> EXTRACT:
[START]
Routine simple inspection and observation tasks incur 100 times fewer errors than complicated work done non-routinely. Maintenance tasks belong to the ‘complicated, non-routine’ category since they are done irregularly and usually jobs are alternated across several crew members in the questionable thinking that if one person is off-work, then another person is available who knows what to do. The high error rates for maintenance and operating tasks make series work processes very risky for equipment reliability and production plant wellness.

What happens to maintenance job reliability if the stress level is high? Such as if the maintainer is put under unrealistic time pressure, or has the incorrect tools and parts to do the job properly, or their safety is compromised. By using the series reliability Equation 1, and factoring the 0.25 error rate of situation 15 from Table I, for a task done under stress, the 5-task job has from 49%, if stress only affects one task , to as little as 24%, chance of being done right if stress affects all tasks.

R_job = 0.75 x 0.9 x 0.9 x 0.9 x 0.9 = 0.492 (or 49%)

R_job = 0.75 x 0.75 x 0.75 x 0.75 x 0.75 = 0.237 (or 24%)

And if the 5-task job is done one minute into an emergency (situation 17 of Table I), there could be as little as 6.6% chance, to one-thousandth of one percent chance, of the job being done right.

R_job = 0.1 x 0.9 x 0.9 x 0.9 x 0.9 = 0.0656 (or 6.6%)

R_job = 0.1 x 0.1 x 0.1 x 0.1 x 0.1 = 0.00001 (or 0.001%)

Is it any wonder that so many companies across the world suffer from poor performing operations due to equipment failures when maintenance crews and operators go about doing their work using failure-prone series work processes!

The Total Control of Human Error with Error-Preventing Work Processes

Fortunately, reliability principles also give us the answer to the problems with series processes – the parallel process. A parallel arrangement is shown in Figure 2.

The reliability equation for a parallel arrangement is calculated with Equation 2.

R_para = 1 – [(1-R₁) x (1-R₂) x ….(1-R_n)] Eq. 2

Reliability behaviour is vastly different in a parallel work process. If we take a parallel process of four activities (with three of them being redundant) each having a poor 60% reliability, the reliability of the whole process is:

R = 1 – [(1-0.6) x (1-0.6) x (1-0.6) x (1-0.6)]

= 1 – [(0.4) x (0.4) x (0.4) x (0.4)] = 1 – [0.0256]

= 0.9744 (i.e. 97.4%)
[END]
> DATASET ROWS:
[START]
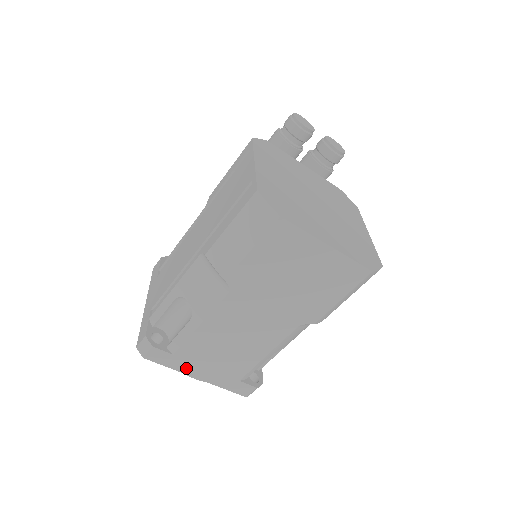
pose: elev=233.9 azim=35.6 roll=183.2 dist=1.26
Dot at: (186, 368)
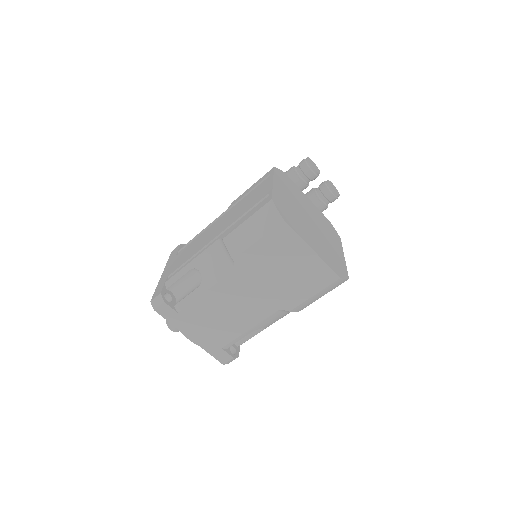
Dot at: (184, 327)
[END]
[START]
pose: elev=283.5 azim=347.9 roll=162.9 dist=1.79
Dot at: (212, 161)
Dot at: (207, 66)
[END]
> DIRECTIONS: Quote the passage on maintenance reliability between "Is it any wonder" and "in Figure 2.", inclusive. The entries have no connection to the passage on maintenance reliability.

> WORKED ANSWER:
Is it any wonder that so many companies across the world suffer from poor performing operations due to equipment failures when maintenance crews and operators go about doing their work using failure-prone series work processes!

The Total Control of Human Error with Error-Preventing Work Processes

Fortunately, reliability principles also give us the answer to the problems with series processes – the parallel process. A parallel arrangement is shown in Figure 2.